With broadband connection, the students on the outer islands will be able to receive the same quality education as the students of more reputable universities.
This will give them the added value they need in their job. Also, with this differentiation, it should not be too difficult to attract more student enrollments, which my old school badly needs.
As I mulled over the options for achieving this, there was very encouraging news from Bandung. Bakrie Telecom (BTel) launched its not-yet commercial CDMA2000 1xEV-DO service in Bandung.
In case you have forgotten the nomenclature, EV-DO stands for Evolution-Data Optimized. It is high-speed broadband wireless access based on the CDMA technology, and it is more or less equivalent to the Third Generation (3G) Wideband CDMA (WCDMA) of the GSM. EV-DO is capable of delivering 2.4 Mbps, with an average throughput of 700 Kbps.
As an operator, Bakrie Telecom is more known for its Esia product brand. The publicly listed company has been offering CDMA-based fixed wireless services to subscribers in Jakarta, West Java and Banten.
Its aggressive promotion campaign has enabled it to rapidly increase its subscriber base to one million quite ahead of the target date it set for itself. By the end of this year, it expects to have 1.3 million subscribers.
The most important part of the launch, which took place on Aug. 25, was the inaugural lecture by Qualcomm's founder Irwin Mark Jacobs.
Qualcomm holds the patent right for CDMA, which was initially developed for U.S. military use. Using the new EV-DO infrastructure, Jacobs gave his lecture from the California Institute for Telecommunications and Information Technology (CALIT2) at the University of California San Diego (UCSD), and it was attended by students of Bandung Institute of Technology and a group of IT journalists sitting in the institute's West Auditorium in Bandung.
Jacobs, who was responsible for commercializing CDMA technology, is also a professor and has received a number of prestigious awards as a scholar and business leader.

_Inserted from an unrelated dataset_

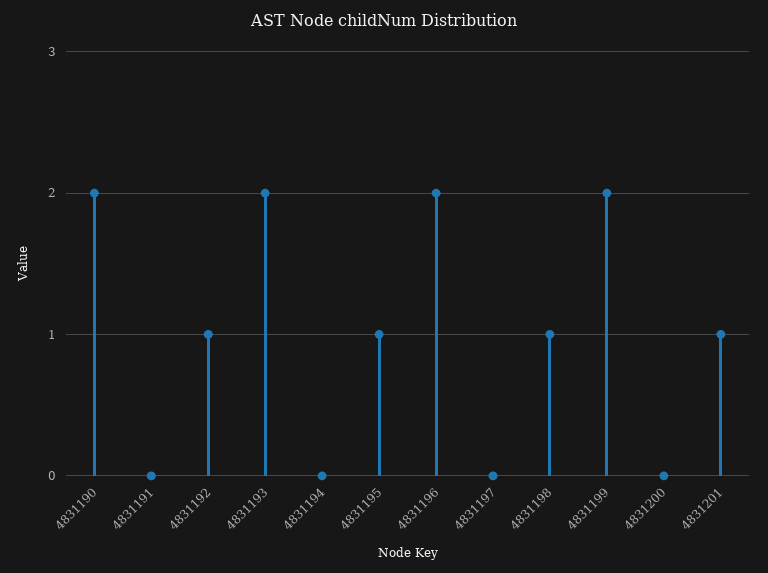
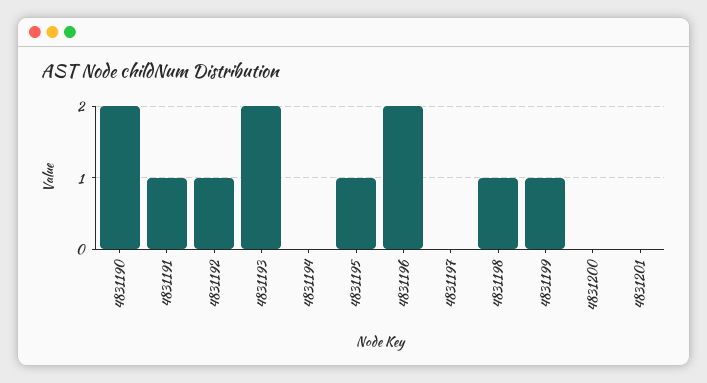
4831191: 0 -> 1
4831199: 2 -> 1
4831201: 1 -> 0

""Our objective is not only to showcase EV-DO's capability, but more to inspire participants of the event as well as the authority to use it to deliver courses on other subjects such as seismography, geology and medicine,"" said Aurelius Noorman Ilyas, BTel's Corporate Communications. The event in Bandung, which was also attended by Indonesian Communications Minister Sofjan Djalil, was completely initiated and sponsored by BTel.
The use of telecommunications to support distance learning, telemedicine, commerce, public services, disaster management and a lot of other activities has been discussed in so many forums by so many people.
The launch of Bakrie Telecom's CDMA2000 1xEV-DO network in Bandung, which was also part of Bakrie Telecom's corporate social responsibility program knownOut to Communities and Kids"", or ROCKS, has brought distance learning to life.
Of course, it does not really matter which technology is being used-CDMA2000 1xEV-DO or WCDMA or WiMAX-as long as it solves the ""last mile"" problem, expedites infrastructure development and allows students on the outer islands to be exposed to a broader world of knowledge.
With more choice comes affordability, and affordability is just what we need to narrow the digital gap and help prevent the younger generation in the remote provinces from getting further left behind.